Lawsuit Overview
At least three investors filed lawsuits in California State Court on behalf of current investors in Bell Microproducts Inc. (NASDAQ:BELM) alleging breaches of fiduciary duty by the board of directors of Bell Microproducts Inc. for selling itself too cheaply through an unfair process.
According to the complaint the plaintiff alleges breaches of fiduciary duty by the Board of Directors of Bell Microproducts Inc arising out of their attempt to sell Bell Microproducts Inc. (NASDAQ:BELM) to Avnet, Inc. Bell Microproducts Inc, located in San Jose, California, is a distributor and reseller of data storage and server products and solutions, computer component products and peripherals, as well as a range of software applications.
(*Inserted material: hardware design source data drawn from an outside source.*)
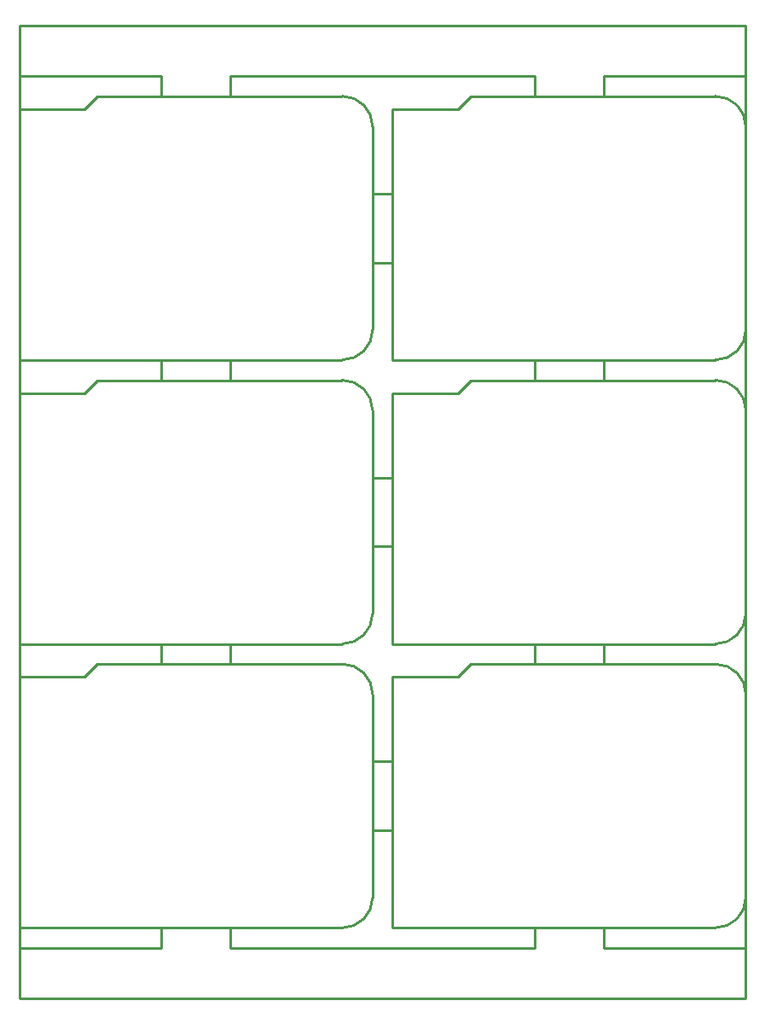
<source format=gko>
G04 Layer: BoardOutlineLayer*
G04 EasyEDA v6.5.9, 2022-07-22 15:10:41*
G04 7b4b3cc524da4ca09f73bc94dfdf97f7,4245c91a3b6e4cf7aa995480f5c7e4a3,10*
G04 Gerber Generator version 0.2*
G04 Scale: 100 percent, Rotated: No, Reflected: No *
G04 Dimensions in millimeters *
G04 leading zeros omitted , absolute positions ,4 integer and 5 decimal *
%FSLAX45Y45*%
%MOMM*%

%ADD10C,0.2540*%
D10*
X698500Y19672300D02*
G01*
X698500Y19672300D01*
X1346200Y19672300D01*
X1473200Y19799300D01*
X3903979Y19799300D01*
X698500Y17183100D02*
G01*
X698500Y19672300D01*
X3903979Y17183100D02*
G01*
X698500Y17183100D01*
X4203700Y19500100D02*
G01*
X4203700Y17483099D01*
G75*
G01*
X3903701Y19800100D02*
G02*
X4203700Y19500101I0J-299999D01*
G75*
G01*
X4203700Y17483099D02*
G02*
X3903701Y17183100I-299999J0D01*
X4403699Y19672300D02*
G01*
X4403699Y19672300D01*
X5051399Y19672300D01*
X5178399Y19799300D01*
X7609179Y19799300D01*
X4403699Y17183100D02*
G01*
X4403699Y19672300D01*
X7609179Y17183100D02*
G01*
X4403699Y17183100D01*
X7908899Y19500100D02*
G01*
X7908899Y17483099D01*
G75*
G01*
X7608900Y19800100D02*
G02*
X7908900Y19500101I0J-299999D01*
G75*
G01*
X7908900Y17483099D02*
G02*
X7608900Y17183100I-300000J0D01*
X698500Y16855300D02*
G01*
X698500Y16855300D01*
X1346200Y16855300D01*
X1473200Y16982300D01*
X3903979Y16982300D01*
X698500Y14366100D02*
G01*
X698500Y16855300D01*
X3903979Y14366100D02*
G01*
X698500Y14366100D01*
X4203700Y16683101D02*
G01*
X4203700Y14666099D01*
G75*
G01*
X3903701Y16983100D02*
G02*
X4203700Y16683101I0J-299999D01*
G75*
G01*
X4203700Y14666100D02*
G02*
X3903701Y14366100I-299999J0D01*
X4403699Y16855300D02*
G01*
X4403699Y16855300D01*
X5051399Y16855300D01*
X5178399Y16982300D01*
X7609179Y16982300D01*
X4403699Y14366100D02*
G01*
X4403699Y16855300D01*
X7609179Y14366100D02*
G01*
X4403699Y14366100D01*
X7908899Y16683101D02*
G01*
X7908899Y14666099D01*
G75*
G01*
X7608900Y16983100D02*
G02*
X7908900Y16683101I0J-299999D01*
G75*
G01*
X7908900Y14666100D02*
G02*
X7608900Y14366100I-300000J0D01*
X698500Y14038300D02*
G01*
X698500Y14038300D01*
X1346200Y14038300D01*
X1473200Y14165300D01*
X3903979Y14165300D01*
X698500Y11549100D02*
G01*
X698500Y14038300D01*
X3903979Y11549100D02*
G01*
X698500Y11549100D01*
X4203700Y13866101D02*
G01*
X4203700Y11849100D01*
G75*
G01*
X3903701Y14166101D02*
G02*
X4203700Y13866101I0J-300000D01*
G75*
G01*
X4203700Y11849100D02*
G02*
X3903701Y11549101I-299999J0D01*
X4403699Y14038300D02*
G01*
X4403699Y14038300D01*
X5051399Y14038300D01*
X5178399Y14165300D01*
X7609179Y14165300D01*
X4403699Y11549100D02*
G01*
X4403699Y14038300D01*
X7609179Y11549100D02*
G01*
X4403699Y11549100D01*
X7908899Y13866101D02*
G01*
X7908899Y11849100D01*
G75*
G01*
X7608900Y14166101D02*
G02*
X7908900Y13866101I0J-300000D01*
G75*
G01*
X7908900Y11849100D02*
G02*
X7608900Y11549101I-300000J0D01*
X698500Y20500098D02*
G01*
X7908899Y20500098D01*
X7908899Y10849102D01*
X698500Y10849102D01*
X698500Y20500098D01*
X2109096Y20000099D02*
G01*
X698500Y20000099D01*
X2109096Y11349101D02*
G01*
X698500Y11349101D01*
X5814296Y20000099D02*
G01*
X2793105Y20000099D01*
X5814296Y11349101D02*
G01*
X2793105Y11349101D01*
X7908899Y20000099D02*
G01*
X6498305Y20000099D01*
X7908899Y11349101D02*
G01*
X6498305Y11349101D01*
X2109096Y16991467D02*
G01*
X2109096Y17173933D01*
X2793105Y16991467D02*
G01*
X2793105Y17173933D01*
X5814296Y16991467D02*
G01*
X5814296Y17173933D01*
X6498305Y16991467D02*
G01*
X6498305Y17173933D01*
X2109096Y14174467D02*
G01*
X2109096Y14356933D01*
X2793105Y14174467D02*
G01*
X2793105Y14356933D01*
X5814296Y14174467D02*
G01*
X5814296Y14356933D01*
X6498305Y14174467D02*
G01*
X6498305Y14356933D01*
X4394532Y18833604D02*
G01*
X4212866Y18833604D01*
X4394532Y18149595D02*
G01*
X4212866Y18149595D01*
X4394532Y16016605D02*
G01*
X4212866Y16016605D01*
X4394532Y15332595D02*
G01*
X4212866Y15332595D01*
X4394532Y13199605D02*
G01*
X4212866Y13199605D01*
X4394532Y12515596D02*
G01*
X4212866Y12515596D01*
X2109096Y19808466D02*
G01*
X2109096Y20000099D01*
X2109096Y11349101D02*
G01*
X2109096Y11539933D01*
X2793105Y19808466D02*
G01*
X2793105Y20000099D01*
X2793105Y11349101D02*
G01*
X2793105Y11539933D01*
X5814296Y19808466D02*
G01*
X5814296Y20000099D01*
X5814296Y11349101D02*
G01*
X5814296Y11539933D01*
X6498305Y19808466D02*
G01*
X6498305Y20000099D01*
X6498305Y11349101D02*
G01*
X6498305Y11539933D01*

%LPD*%
M02*

</source>
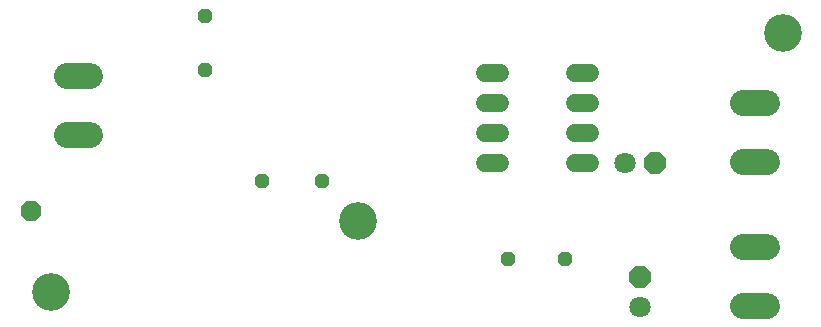
<source format=gbr>
G04 EAGLE Gerber RS-274X export*
G75*
%MOMM*%
%FSLAX34Y34*%
%LPD*%
%INSoldermask Top*%
%IPPOS*%
%AMOC8*
5,1,8,0,0,1.08239X$1,22.5*%
G01*
%ADD10C,3.203200*%
%ADD11P,1.951982X8X112.500000*%
%ADD12C,1.803400*%
%ADD13P,1.951982X8X22.500000*%
%ADD14P,1.869504X8X22.500000*%
%ADD15C,2.184400*%
%ADD16C,1.524000*%
%ADD17P,1.302332X8X22.500000*%


D10*
X660000Y260000D03*
X300000Y100000D03*
X40000Y40000D03*
D11*
X538480Y53340D03*
D12*
X538480Y27940D03*
D13*
X551180Y149860D03*
D12*
X525780Y149860D03*
D14*
X22860Y109220D03*
D15*
X53594Y172974D02*
X73406Y172974D01*
X73406Y223012D02*
X53594Y223012D01*
X626364Y28194D02*
X646176Y28194D01*
X646176Y78232D02*
X626364Y78232D01*
X626364Y150114D02*
X646176Y150114D01*
X646176Y200152D02*
X626364Y200152D01*
D16*
X420624Y226060D02*
X407416Y226060D01*
X407416Y200660D02*
X420624Y200660D01*
X483616Y200660D02*
X496824Y200660D01*
X496824Y226060D02*
X483616Y226060D01*
X420624Y175260D02*
X407416Y175260D01*
X407416Y149860D02*
X420624Y149860D01*
X483616Y175260D02*
X496824Y175260D01*
X496824Y149860D02*
X483616Y149860D01*
D17*
X170180Y228600D03*
X170180Y274320D03*
X218440Y134620D03*
X269240Y134620D03*
X474980Y68580D03*
X426720Y68580D03*
M02*

</source>
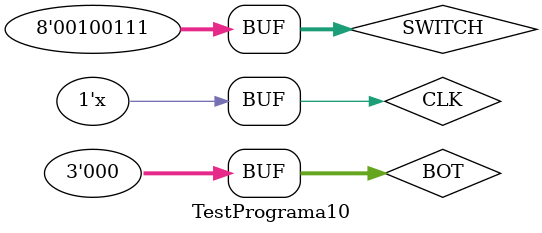
<source format=v>
`timescale 1ns / 1ns


module TestPrograma10;

	// Inputs
	reg [7:0] SWITCH;
	reg [2:0] BOT;
	reg CLK;

	// Outputs
	wire [7:0] LED;
	
	

	// Instantiate the Unit Under Test (UUT)
	PROGRAMA uut (
		.SWITCH(SWITCH), 
		.BOT(BOT), 
		.LED(LED),
		.CLK(CLK)
	);
	
	always 
	#1
	CLK= !CLK;
	

	initial begin
		// Initialize Inputs
		CLK=0;
		SWITCH = 0;
		BOT=0;
		end
		
		always begin
		
		
		SWITCH = 8'b00001011;	// 11
		#1;
		BOT = 1;
		#5
		BOT = 0;
		
		#20;
		SWITCH = 8'b00000001;   // 1
		#1;
		BOT = 2;
		#5
		BOT = 0;
		
		#20;
				
		SWITCH = 8'b00100000;  //suma
		#1;
		BOT = 4;
		#5
		BOT = 0;
		#100
		
		
		SWITCH = 8'b00100010;  //resta
		#1;
		BOT = 4;
		#5
		BOT = 0;
		#100
		
		SWITCH = 8'b00100100;  //and
		#1;
		BOT = 4;
		#5
		BOT = 0;
		#100
		
		SWITCH = 8'b00100101;  //or
		#1;
		BOT = 4;
		#5
		BOT = 0;
		#100
		
		SWITCH = 8'b00100110;  //xor
		#1;
		BOT = 4;
		#5
		BOT = 0;
		#100
		
		SWITCH = 8'b00000011;  //sra
		#1;
		BOT = 4;
		#5
		BOT = 0;
		#100
		
		SWITCH = 8'b00000010;  //srl
		#1;
		BOT = 4;
		#5
		BOT = 0;
		#100
		
		SWITCH = 8'b00100111;  //nor
		#1;
		BOT = 4;
		#5
		BOT = 0;
		#100;
		
		end

	      
endmodule


</source>
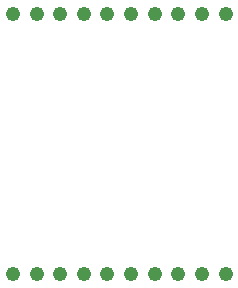
<source format=gbr>
G04 #@! TF.FileFunction,Soldermask,Bot*
%FSLAX46Y46*%
G04 Gerber Fmt 4.6, Leading zero omitted, Abs format (unit mm)*
G04 Created by KiCad (PCBNEW (after 2015-may-25 BZR unknown)-product) date Thu 04 Jun 2015 12:18:02 PM PDT*
%MOMM*%
G01*
G04 APERTURE LIST*
%ADD10C,0.100000*%
%ADD11C,1.224000*%
G04 APERTURE END LIST*
D10*
D11*
X140609500Y-110453500D03*
X142609500Y-110453500D03*
X144609500Y-110453500D03*
X146609500Y-110453500D03*
X148609500Y-110453500D03*
X150609500Y-110453500D03*
X152609500Y-110453500D03*
X154609500Y-110453500D03*
X156609500Y-110453500D03*
X158609500Y-110453500D03*
X140609500Y-88453500D03*
X142609500Y-88453500D03*
X144609500Y-88453500D03*
X146609500Y-88453500D03*
X148609500Y-88453500D03*
X150609500Y-88453500D03*
X152609500Y-88453500D03*
X154609500Y-88453500D03*
X156609500Y-88453500D03*
X158609500Y-88453500D03*
M02*

</source>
Bell Microproducts Inc. reported in 2007 Total Revenue of $3.94991billion, in 2008 Total Revenue of $3.5795billion, and in 2009 Total Revenue of $3.02117billion with a Net Income of $7.52million.
On Monday, March 29, 2010, Bell Microproducts Inc. (Nasdaq:BELM) announced that it has entered into a definitive agreement to be acquired by Avnet, Inc. in an all cash merger for $7.00 per share or a total transaction value of approximately $594 million is based upon an equity value of approximately $252 million and a Bell debt position, at face value and net of cash, of $342 million at December 31, 2009. According to Bell Microproducts the acquisition has been approved by the Boards of Directors of both companies.
Shares of Bell Microproducts Inc. (BLEM) traded after the announcement at $6.91 per share, and at $5.50 the trading day before the news.
But according the complaint the plaintiff allege that certain “officers and directors of Bell have decided to pursue their own interests” and will the proposed acquisition will benefit certain officers and directors at the expense of Bell’s shareholder, rather then “maximizing shareholder value” for them. The plaintiff alleges, among other things, that the transaction is “unfair and inadequate” and “harmful to Bell’s public stockholders”, because “the company agreed that it will not solicit, initiate, or knowingly encourage any superior proposals from other parties and it would pay a termination fee of $10.5million if it accepted a superior proposal”.